I would say that empathy is quite important in many ways. When we’re doing a product for users, I really have to care about their opinions, how they are experiencing things and the problems that they are facing. Empathy is also quite handy in collaboration and communication with the other team members and other stakeholders. For example, even though I don’t understand the tech side of things that well, having empathy helps to understand developers’ struggles a bit more and compromises.
And being a designer, in theory, you have to have visual skills. Sometimes product designers don’t need to be that good at visual things, but here in Tori you have to know how to make things look good. Then maybe some kind of curiosity too. Usually if we notice that there’s some problem in our product, we have to start being curious about that problem and dig deeper. You should really be curious and just ask why all the time.
Does your team have any routines or rituals that you enjoy participating in?
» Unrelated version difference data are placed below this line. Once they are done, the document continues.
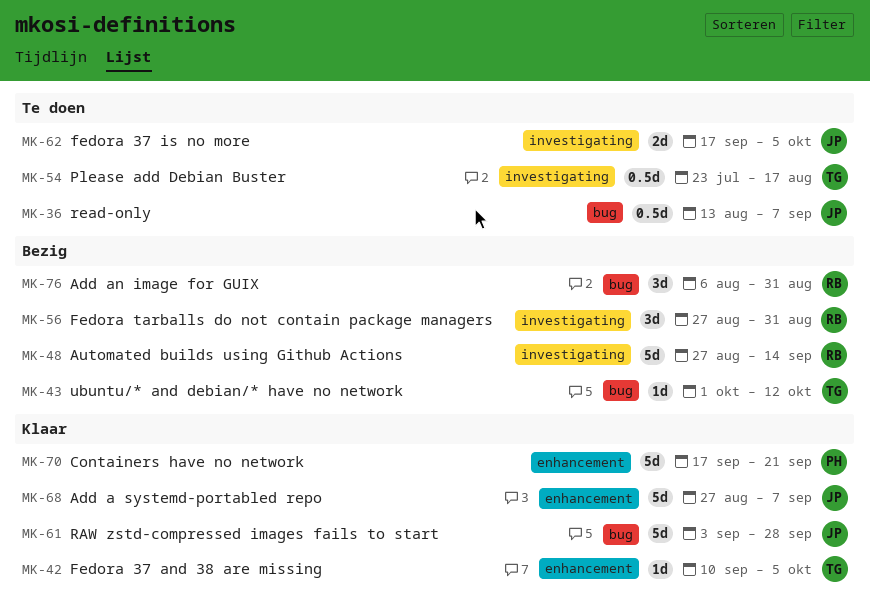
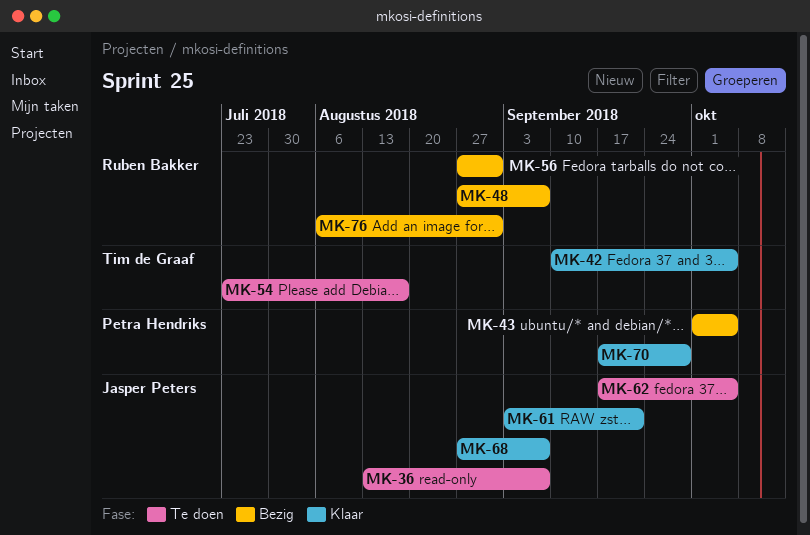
MK-43, owner: Tim de Graaf -> Petra Hendriks
MK-43, due: Oct 12 -> Oct 5
MK-48, due: Sep 14 -> Sep 7
MK-61, due: Sep 28 -> Sep 21
MK-70, due: Sep 21 -> Sep 28

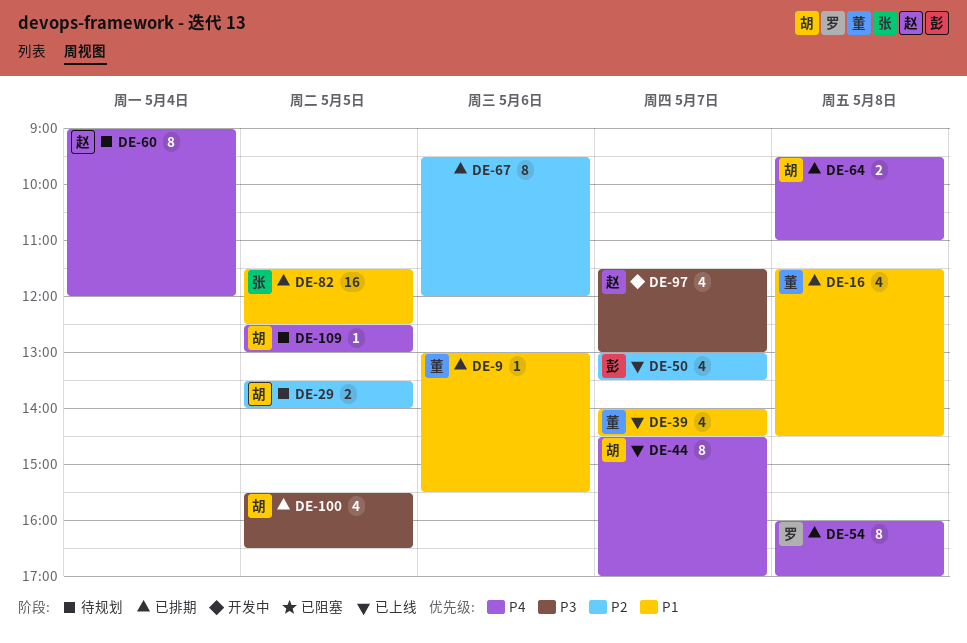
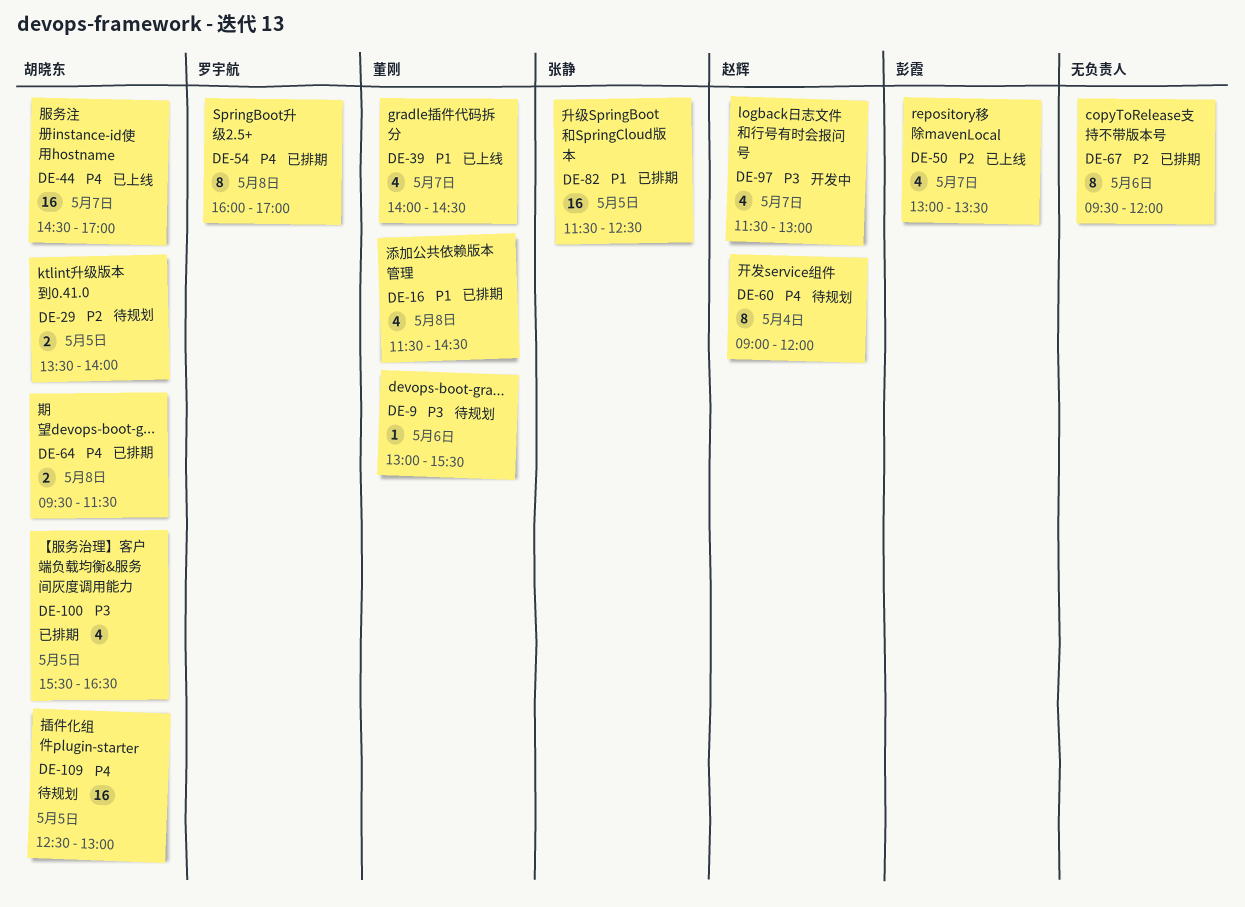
DE-9, status: 已排期 -> 待规划
DE-9, priority: P1 -> P3
DE-44, estimate: 8 -> 16
DE-64, ends: 11:00 -> 11:30
DE-109, estimate: 1 -> 16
We have these retro sessions. We work in a two-week sprint cycle, so every two weeks we plan the following two weeks about what we’re going to do as a team. After those two weeks, this retro session is where we think about what went well, what went bad and what we should do better. I really like those sessions and it makes our teams communicate and have much better teamwork. With the Tori design team, we also have weekly meetings where we catch up on what’s happening at everyone’s work desks, and we help each other out. It’s really good to understand what’s going on in other teams and get help from other designers, so those are really fruitful meetings. Sometimes with our Tori apps team, we just have some team days when we go to jacuzzi and sauna together and do some BBQ.
And that was the end of our interview. Stepping into the shoes of Iida-Sofia has provided a glimpse into the dynamic and fulfilling nature of her workday. The collaborative sessions and supportive discussions that she mentioned are highlights of our working culture here at Schibsted Finland. We believe that teamwork and collaboration are the foundation of success and innovation, and we take pride in our working environment that values communication, where ideas are shared, diverse perspectives are embraced and support is offered.